February 22, 2012

No Eyeballs Were Harmed in Buñuel's 'Crusoe'

In fact, the eyeballs of yours truly were very grateful.

Luis Buñuel has always been one of my favorite directors, and I was very happy to see a movie of his that I hadn't seen, 1954's The Adventures of Robinson Crusoe, on TV the other day. I was curious about his treatment of the classic Daniel Defoe tale, as the other Buñuel films I've enjoyed all have featured the director's famous surrealist visuals and anticlerical dialogue.

I wasn't too surprised to find that I enjoyed Crusoe just as much. The reason: Buñuel was a great director.
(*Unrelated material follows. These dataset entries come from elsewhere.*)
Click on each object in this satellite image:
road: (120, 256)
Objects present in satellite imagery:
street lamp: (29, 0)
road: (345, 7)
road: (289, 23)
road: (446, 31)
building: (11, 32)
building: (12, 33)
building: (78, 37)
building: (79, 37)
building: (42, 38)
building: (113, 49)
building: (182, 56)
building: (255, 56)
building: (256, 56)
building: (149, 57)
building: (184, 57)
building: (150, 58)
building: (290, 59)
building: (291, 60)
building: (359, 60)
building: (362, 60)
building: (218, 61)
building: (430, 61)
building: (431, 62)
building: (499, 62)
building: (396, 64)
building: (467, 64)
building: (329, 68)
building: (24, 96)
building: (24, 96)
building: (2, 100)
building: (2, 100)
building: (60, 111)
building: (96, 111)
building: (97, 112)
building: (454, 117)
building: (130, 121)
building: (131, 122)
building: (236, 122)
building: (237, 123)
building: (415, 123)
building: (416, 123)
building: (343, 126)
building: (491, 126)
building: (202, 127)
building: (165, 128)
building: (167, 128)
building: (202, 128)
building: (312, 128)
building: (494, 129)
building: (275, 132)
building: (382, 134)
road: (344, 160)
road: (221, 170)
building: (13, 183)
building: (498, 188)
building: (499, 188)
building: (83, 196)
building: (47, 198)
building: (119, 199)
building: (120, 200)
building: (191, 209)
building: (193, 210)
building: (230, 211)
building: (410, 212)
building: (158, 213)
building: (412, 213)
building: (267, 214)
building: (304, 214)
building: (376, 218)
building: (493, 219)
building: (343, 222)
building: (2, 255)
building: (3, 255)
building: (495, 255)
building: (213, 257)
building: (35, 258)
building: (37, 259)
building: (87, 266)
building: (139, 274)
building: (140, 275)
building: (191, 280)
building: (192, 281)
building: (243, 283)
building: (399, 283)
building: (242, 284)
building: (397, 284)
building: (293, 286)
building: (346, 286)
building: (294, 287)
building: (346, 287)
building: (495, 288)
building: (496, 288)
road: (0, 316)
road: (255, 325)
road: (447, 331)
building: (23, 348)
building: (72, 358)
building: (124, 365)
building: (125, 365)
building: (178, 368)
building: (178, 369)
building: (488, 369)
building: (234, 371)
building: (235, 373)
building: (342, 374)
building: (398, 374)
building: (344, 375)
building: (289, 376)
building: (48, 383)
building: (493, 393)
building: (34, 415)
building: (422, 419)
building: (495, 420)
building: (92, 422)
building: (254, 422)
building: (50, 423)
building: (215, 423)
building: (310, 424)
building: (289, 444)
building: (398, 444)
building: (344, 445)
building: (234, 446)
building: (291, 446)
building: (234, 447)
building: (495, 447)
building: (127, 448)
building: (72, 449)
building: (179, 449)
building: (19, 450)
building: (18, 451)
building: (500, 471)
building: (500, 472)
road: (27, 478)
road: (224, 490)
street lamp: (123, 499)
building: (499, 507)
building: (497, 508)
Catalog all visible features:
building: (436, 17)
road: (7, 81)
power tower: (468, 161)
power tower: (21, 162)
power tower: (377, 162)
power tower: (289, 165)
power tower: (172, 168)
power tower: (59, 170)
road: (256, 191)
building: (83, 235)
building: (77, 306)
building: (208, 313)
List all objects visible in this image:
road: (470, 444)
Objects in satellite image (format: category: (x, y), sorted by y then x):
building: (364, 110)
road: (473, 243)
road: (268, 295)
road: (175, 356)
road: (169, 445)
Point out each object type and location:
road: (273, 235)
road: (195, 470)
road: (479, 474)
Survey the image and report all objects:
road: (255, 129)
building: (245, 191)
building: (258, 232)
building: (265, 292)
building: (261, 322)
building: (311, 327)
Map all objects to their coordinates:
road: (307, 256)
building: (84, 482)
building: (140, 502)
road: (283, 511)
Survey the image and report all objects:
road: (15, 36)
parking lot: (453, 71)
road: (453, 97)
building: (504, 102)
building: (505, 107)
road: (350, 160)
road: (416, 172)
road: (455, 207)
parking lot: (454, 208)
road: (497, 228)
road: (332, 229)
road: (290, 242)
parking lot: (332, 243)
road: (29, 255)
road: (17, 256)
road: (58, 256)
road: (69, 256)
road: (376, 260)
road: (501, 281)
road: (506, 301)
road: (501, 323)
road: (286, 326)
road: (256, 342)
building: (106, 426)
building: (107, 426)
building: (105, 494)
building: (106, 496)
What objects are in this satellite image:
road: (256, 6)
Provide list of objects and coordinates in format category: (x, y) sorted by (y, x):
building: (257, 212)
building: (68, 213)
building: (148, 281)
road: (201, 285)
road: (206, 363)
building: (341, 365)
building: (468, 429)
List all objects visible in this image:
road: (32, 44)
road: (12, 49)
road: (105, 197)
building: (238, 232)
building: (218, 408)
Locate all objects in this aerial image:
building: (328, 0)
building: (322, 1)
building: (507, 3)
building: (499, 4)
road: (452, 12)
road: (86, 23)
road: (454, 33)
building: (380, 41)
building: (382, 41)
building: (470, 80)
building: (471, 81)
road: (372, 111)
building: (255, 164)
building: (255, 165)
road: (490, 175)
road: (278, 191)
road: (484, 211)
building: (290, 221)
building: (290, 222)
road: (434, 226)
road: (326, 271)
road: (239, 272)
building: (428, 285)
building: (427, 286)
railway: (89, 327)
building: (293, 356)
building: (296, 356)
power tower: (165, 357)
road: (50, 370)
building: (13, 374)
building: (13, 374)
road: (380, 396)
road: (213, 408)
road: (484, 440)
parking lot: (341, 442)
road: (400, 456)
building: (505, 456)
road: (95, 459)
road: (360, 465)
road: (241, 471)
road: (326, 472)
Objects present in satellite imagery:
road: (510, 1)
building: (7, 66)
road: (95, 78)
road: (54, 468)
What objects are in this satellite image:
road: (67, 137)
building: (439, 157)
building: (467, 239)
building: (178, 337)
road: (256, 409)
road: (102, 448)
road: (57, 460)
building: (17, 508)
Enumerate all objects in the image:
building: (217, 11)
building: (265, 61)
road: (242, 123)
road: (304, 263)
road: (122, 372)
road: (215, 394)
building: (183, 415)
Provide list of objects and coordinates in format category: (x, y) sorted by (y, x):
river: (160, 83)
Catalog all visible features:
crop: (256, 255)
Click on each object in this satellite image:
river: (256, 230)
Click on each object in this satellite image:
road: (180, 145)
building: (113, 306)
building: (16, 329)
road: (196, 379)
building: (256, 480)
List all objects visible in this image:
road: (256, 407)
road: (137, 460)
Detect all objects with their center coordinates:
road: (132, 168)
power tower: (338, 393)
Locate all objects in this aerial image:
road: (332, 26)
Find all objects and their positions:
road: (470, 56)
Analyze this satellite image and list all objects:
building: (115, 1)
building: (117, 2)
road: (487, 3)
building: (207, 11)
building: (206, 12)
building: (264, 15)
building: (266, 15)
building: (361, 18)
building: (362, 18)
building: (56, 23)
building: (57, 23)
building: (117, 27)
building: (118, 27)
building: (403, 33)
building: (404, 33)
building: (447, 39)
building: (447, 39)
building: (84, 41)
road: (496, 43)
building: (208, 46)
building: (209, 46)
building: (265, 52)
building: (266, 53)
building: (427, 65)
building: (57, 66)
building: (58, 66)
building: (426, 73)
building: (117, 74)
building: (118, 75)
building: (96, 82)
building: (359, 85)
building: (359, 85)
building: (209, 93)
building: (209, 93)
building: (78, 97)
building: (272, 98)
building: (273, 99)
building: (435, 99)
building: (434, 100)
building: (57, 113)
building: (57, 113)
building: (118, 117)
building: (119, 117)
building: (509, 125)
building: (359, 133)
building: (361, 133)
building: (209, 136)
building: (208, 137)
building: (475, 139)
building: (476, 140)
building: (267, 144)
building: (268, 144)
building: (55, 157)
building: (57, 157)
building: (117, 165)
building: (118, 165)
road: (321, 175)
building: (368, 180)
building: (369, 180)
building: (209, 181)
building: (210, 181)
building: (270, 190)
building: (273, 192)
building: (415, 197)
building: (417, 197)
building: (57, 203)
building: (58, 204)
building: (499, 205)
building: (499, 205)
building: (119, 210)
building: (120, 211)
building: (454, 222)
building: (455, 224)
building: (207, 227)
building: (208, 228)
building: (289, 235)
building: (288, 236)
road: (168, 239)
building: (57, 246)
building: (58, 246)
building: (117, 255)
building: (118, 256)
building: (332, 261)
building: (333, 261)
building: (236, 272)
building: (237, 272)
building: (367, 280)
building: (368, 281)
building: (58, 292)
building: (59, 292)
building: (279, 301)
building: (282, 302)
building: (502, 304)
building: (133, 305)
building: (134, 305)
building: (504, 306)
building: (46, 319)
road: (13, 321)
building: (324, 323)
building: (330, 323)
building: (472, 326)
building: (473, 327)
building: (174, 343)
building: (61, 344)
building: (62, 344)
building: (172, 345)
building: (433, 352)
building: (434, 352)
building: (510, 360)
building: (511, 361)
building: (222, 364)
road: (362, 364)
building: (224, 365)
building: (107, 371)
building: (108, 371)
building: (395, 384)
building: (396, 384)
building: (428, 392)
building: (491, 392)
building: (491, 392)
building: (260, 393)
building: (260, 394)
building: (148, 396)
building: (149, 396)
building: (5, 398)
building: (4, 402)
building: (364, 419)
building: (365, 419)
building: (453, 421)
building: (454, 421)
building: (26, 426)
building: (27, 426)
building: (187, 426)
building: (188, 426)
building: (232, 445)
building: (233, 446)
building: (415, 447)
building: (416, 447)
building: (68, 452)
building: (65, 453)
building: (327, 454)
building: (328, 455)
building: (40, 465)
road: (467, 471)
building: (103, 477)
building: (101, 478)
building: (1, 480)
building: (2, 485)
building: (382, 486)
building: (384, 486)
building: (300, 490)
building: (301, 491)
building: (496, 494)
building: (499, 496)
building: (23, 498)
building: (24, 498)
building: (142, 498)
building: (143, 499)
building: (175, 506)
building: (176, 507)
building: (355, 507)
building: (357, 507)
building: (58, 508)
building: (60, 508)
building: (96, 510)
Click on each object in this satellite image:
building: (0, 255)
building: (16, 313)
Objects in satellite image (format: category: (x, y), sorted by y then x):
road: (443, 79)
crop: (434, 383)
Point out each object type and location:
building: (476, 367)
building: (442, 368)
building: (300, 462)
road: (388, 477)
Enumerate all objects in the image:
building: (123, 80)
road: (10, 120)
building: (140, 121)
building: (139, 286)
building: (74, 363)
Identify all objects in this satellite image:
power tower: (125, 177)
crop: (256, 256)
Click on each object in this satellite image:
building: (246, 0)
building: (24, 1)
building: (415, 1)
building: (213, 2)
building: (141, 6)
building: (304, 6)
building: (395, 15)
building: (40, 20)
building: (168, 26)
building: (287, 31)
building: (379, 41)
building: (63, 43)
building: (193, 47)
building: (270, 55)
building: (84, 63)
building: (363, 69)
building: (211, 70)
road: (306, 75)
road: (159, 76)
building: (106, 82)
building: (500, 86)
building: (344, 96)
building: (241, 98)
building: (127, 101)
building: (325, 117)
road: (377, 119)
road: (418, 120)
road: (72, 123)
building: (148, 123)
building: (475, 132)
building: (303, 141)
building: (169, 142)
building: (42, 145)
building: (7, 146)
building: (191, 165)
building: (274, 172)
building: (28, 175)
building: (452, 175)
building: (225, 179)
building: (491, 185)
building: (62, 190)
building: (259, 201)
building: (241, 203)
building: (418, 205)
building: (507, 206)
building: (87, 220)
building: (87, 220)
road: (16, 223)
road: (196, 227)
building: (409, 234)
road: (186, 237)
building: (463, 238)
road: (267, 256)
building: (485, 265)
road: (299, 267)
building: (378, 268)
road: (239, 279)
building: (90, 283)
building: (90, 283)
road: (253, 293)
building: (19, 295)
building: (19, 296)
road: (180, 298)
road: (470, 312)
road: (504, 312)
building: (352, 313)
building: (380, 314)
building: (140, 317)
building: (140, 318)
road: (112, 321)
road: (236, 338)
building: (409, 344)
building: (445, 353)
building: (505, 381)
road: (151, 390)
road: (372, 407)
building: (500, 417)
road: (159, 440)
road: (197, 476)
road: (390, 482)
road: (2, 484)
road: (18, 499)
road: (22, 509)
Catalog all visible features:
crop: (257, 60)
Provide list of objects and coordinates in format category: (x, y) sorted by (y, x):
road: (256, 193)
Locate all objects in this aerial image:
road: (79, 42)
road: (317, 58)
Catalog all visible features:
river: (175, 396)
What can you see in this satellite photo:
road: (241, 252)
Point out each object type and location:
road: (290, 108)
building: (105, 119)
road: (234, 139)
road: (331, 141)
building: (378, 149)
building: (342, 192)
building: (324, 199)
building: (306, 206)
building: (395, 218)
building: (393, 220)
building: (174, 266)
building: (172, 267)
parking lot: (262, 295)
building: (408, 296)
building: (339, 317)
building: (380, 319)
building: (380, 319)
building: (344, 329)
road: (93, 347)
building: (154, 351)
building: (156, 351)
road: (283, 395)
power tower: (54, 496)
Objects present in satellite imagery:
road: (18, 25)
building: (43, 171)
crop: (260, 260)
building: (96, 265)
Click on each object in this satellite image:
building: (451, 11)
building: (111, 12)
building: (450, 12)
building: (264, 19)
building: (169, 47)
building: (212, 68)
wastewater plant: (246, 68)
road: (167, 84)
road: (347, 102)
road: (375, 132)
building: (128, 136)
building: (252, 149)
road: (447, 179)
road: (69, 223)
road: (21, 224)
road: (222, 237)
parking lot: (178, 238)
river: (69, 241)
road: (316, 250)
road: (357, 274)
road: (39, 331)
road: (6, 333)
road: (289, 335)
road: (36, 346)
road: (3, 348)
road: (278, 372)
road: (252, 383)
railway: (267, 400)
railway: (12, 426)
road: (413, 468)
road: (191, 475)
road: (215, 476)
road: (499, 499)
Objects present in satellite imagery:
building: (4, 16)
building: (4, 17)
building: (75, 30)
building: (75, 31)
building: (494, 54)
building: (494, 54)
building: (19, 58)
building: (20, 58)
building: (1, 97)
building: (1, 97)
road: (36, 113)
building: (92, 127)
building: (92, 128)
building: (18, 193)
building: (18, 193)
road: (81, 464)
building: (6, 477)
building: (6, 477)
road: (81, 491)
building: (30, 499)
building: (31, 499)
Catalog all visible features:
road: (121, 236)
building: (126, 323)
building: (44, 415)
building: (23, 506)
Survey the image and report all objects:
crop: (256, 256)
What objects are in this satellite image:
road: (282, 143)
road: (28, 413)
And most great directors can work with a broad range of subjects.

Not that surrealism was entirely absent from the film. A bizarre dream sequence involving the the titular marooned character (played poignantly by Dan O'Herlihy) and some startling imagery--including a scene in which the famished Crusoe cracks open an egg to find a live bird inside--peppered the movie, which otherwise flowed much like a well-made Hollywood treatment. Buñuel has always been great at telling a story, a trait that I feel is often overlooked, and his adaptation is typically involving...even exciting and moving.

I'm now interested in seeing his version of Emily Brontë's Wuthering Heights, a book I've always loved. It's another film of Buñuel's that I haven't yet seen; I somehow think I'm about to open a treasure chest like one of those found in Crusoe's ship.